By Meredith Cocker, Camden 15. Gonzaga University. Adapted from her blog.

During JVC DisOrientation, one of our program coordinators talked to us about liminal spaces. About finding ourselves in this weird time of transition where you haven’t quite left behind the place you just were and you haven’t quite settled into the place in which you find yourself now. She talked about the fact that these transitions can take a lot of time, and she talked about her own struggle with liminal spaces and transition after JVC. I sat there and thought about how I was already in my liminal space and by the time I started my graduate school program, I’d be totally fine. Sure, I’d miss my community and feel unfamiliar with a new college campus, but I’d be fine.
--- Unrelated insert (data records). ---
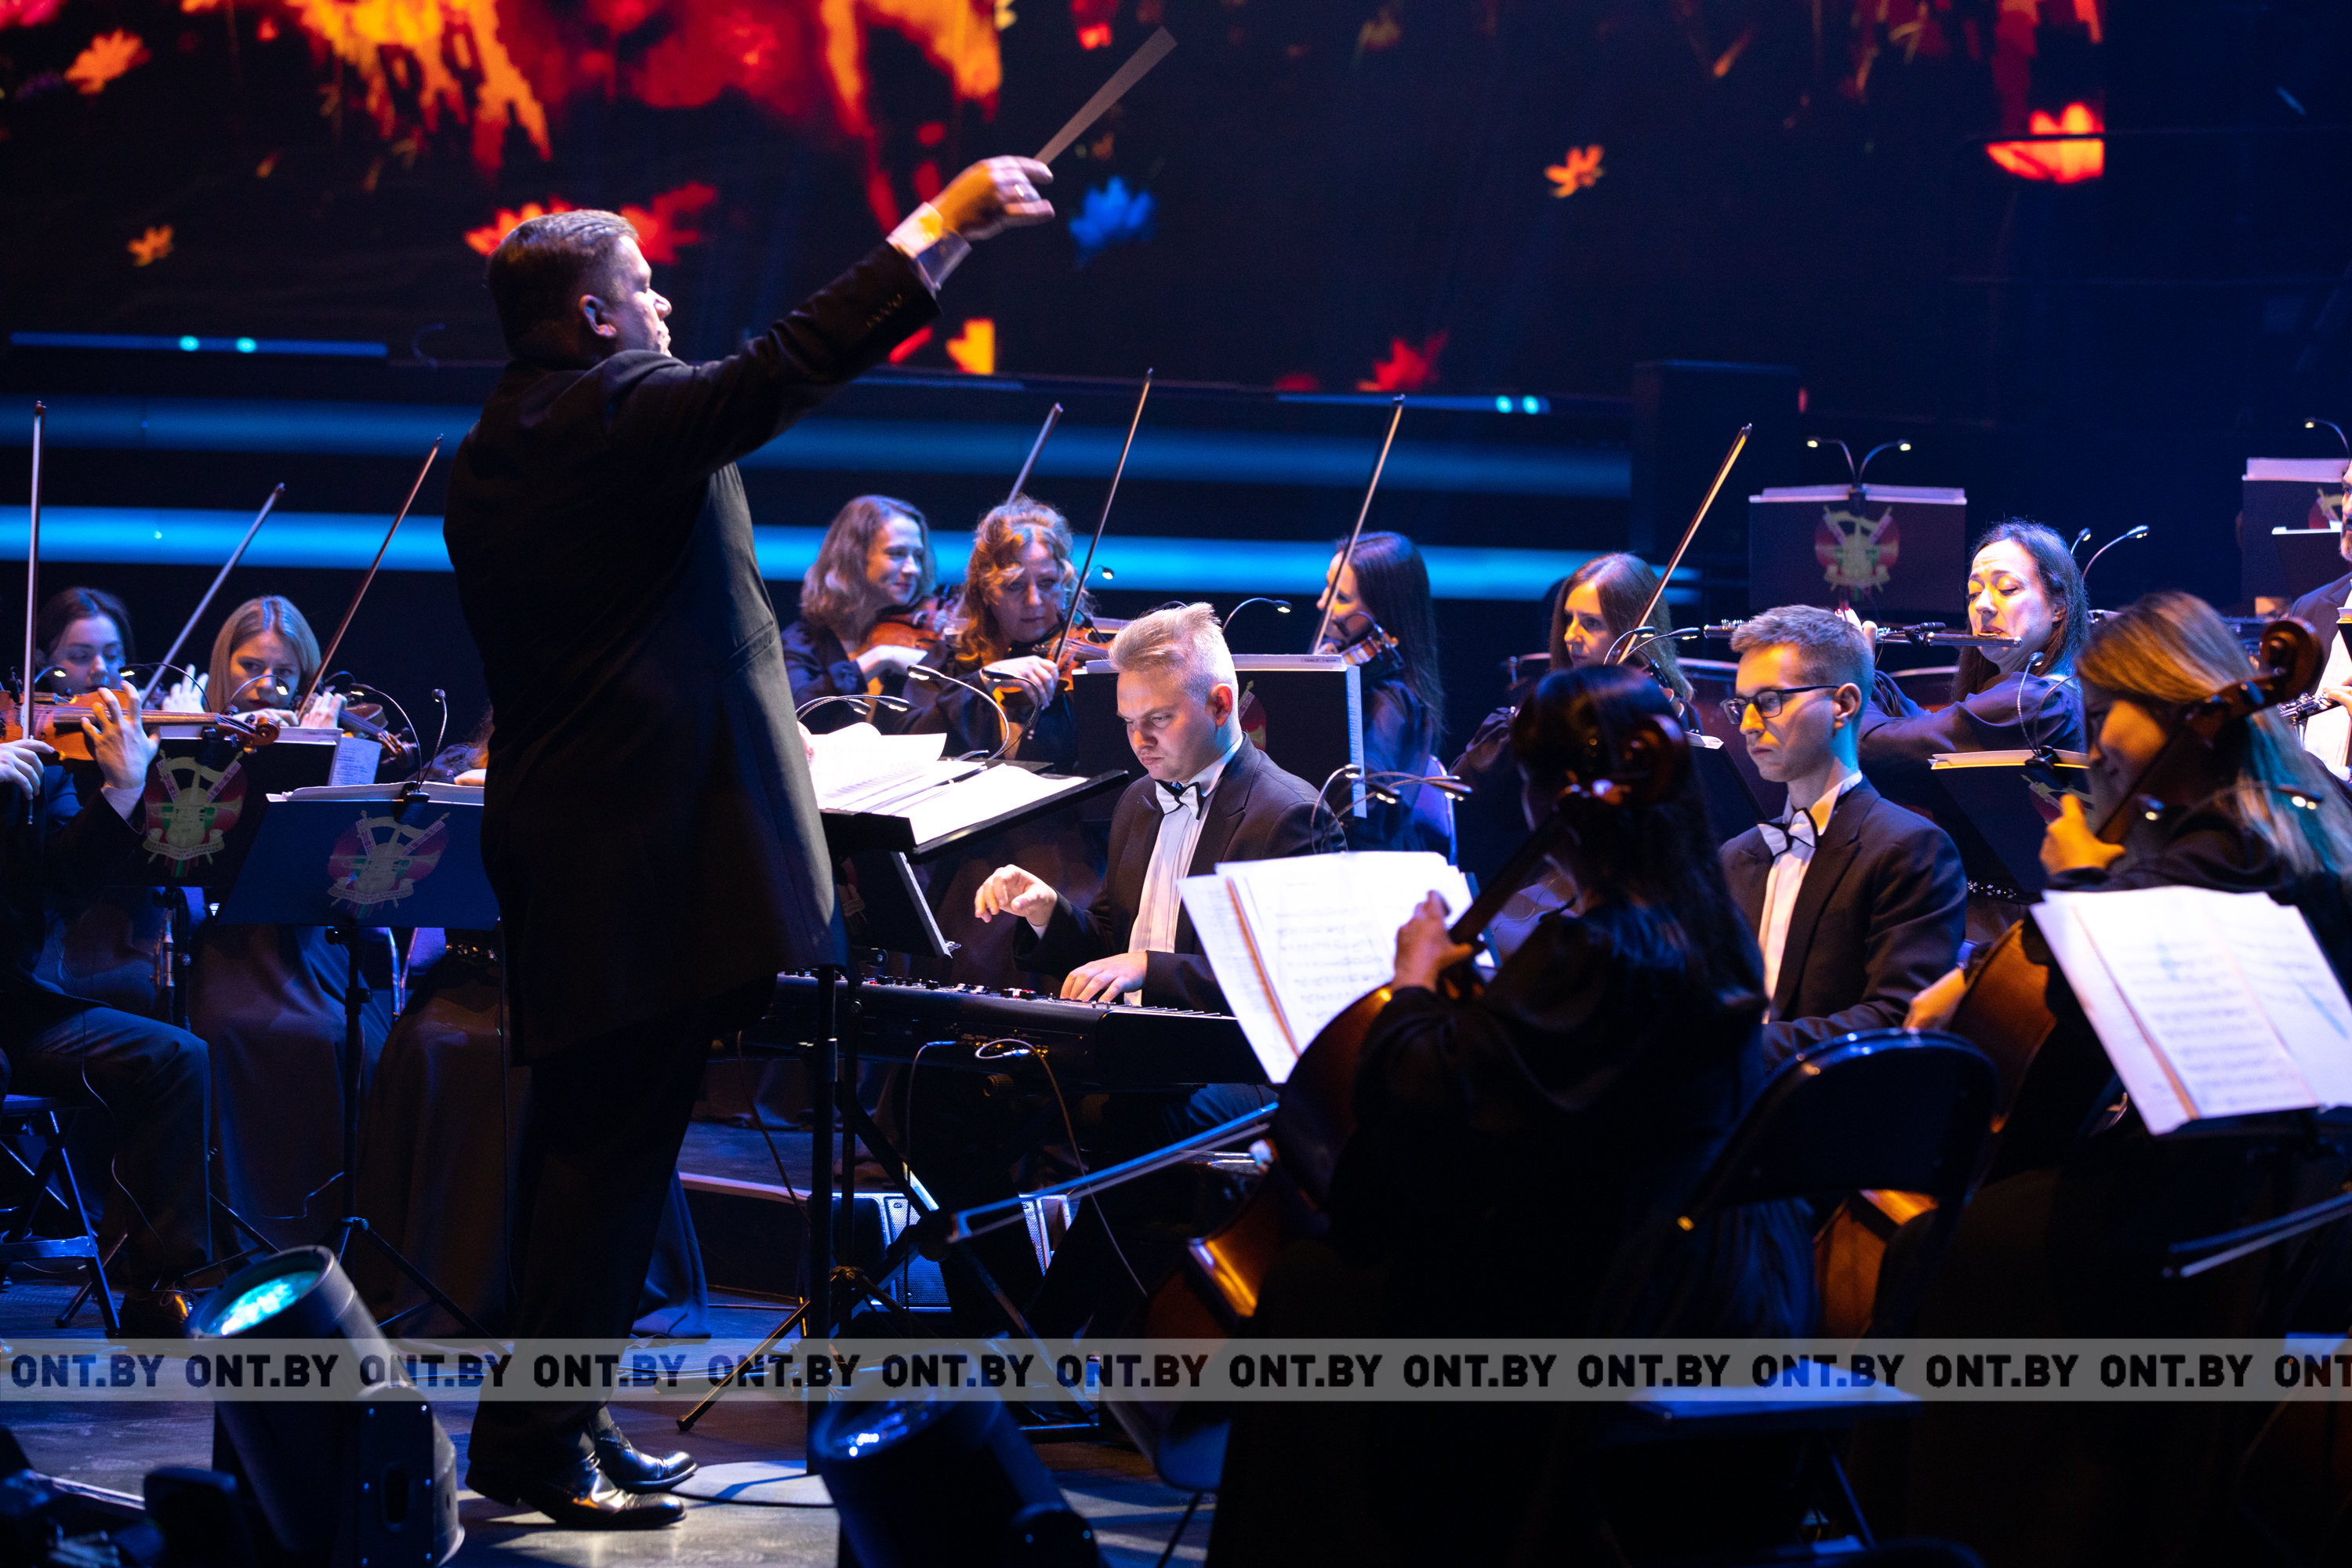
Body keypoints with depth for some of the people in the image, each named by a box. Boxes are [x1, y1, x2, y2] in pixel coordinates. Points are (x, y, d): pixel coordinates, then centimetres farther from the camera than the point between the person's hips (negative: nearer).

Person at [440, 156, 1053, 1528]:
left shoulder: (495, 451, 14)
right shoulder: (615, 417, -14)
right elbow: (791, 369, -18)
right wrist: (944, 222, -13)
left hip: (561, 837, 10)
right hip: (649, 847, -10)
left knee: (586, 1143, 15)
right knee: (613, 1147, -7)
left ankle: (555, 1425, 20)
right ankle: (539, 1442, -6)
I didn’t have any real demarcation between the end of JVC and the beginning of my Master’s program, and I set it up that way intentionally. I didn’t have time between programs to take a break or go home, so instead of ending one program and immediately starting the next, I blended it. I moved all my stuff into my room on campus with the help of my community members, but then I went back to Camden with them and stayed there as many nights as possible even though I had started Orientation during the day. I still think that was the right choice and I don’t have regrets about the way it happened, but it means that the past couple days are the first days I’ve had a real opportunity to reflect on how I’m feeling. Let me tell you… my program coordinator was SO right.

I find myself wishing I was in a space to be reflecting on my JV year as a whole and thinking about what I learned and what I still have yet to learn (like how to find God in unexpected places and how to really take care of myself and how to ask for help) but the reality is that those reflections will come in bits and pieces as I settle into the next thing – it’s not going to be one big reflection that comes all at once.

The other reality is that I suddenly find myself in a full-time Master’s program where I live on a college campus and minister to students while also taking classes with some doctoral and some Master’s students about subjects that have a tendency to fly  over my head. While I know that the people here are wonderful and supportive and I am sure that eventually I will get the hang of the academic side of things, it’s really hard to settle in and feel at home when everything is so new and unfamiliar. It’s hard to  settle in when I miss my community like hell – when these people I spent a year getting to know and letting them get to know me to the point where they are family and then are suddenly no longer the people to whom I come home each day. It’s hard to settle in when I so deeply miss the students and adults I worked with every day last year.

As I write this it sounds like I’m really struggling, but I swear I’m actually okay. It’s just that this work of settling in and this liminal space thing was much harder than I thought it would be, and I think it’s okay to admit that. Change is hard. But it’s comforting to know that my community is just a text or call or drive away if I need them. It’s comforting to know that I can go back to Cristo Rey to visit or help out. It’s comforting to know that the academics will eventually feel like something I can wrap my head around. It’s comforting knowing that there are people present in my life and on this campus that are here to support me.

If you need me I’ll be listening to Rise Up by Andra Day on repeat and trying to figure out my 400 pages of Theology reading while simultaneously trying to lean into this whole liminal space thing and giving myself pep talks. I’ve got this.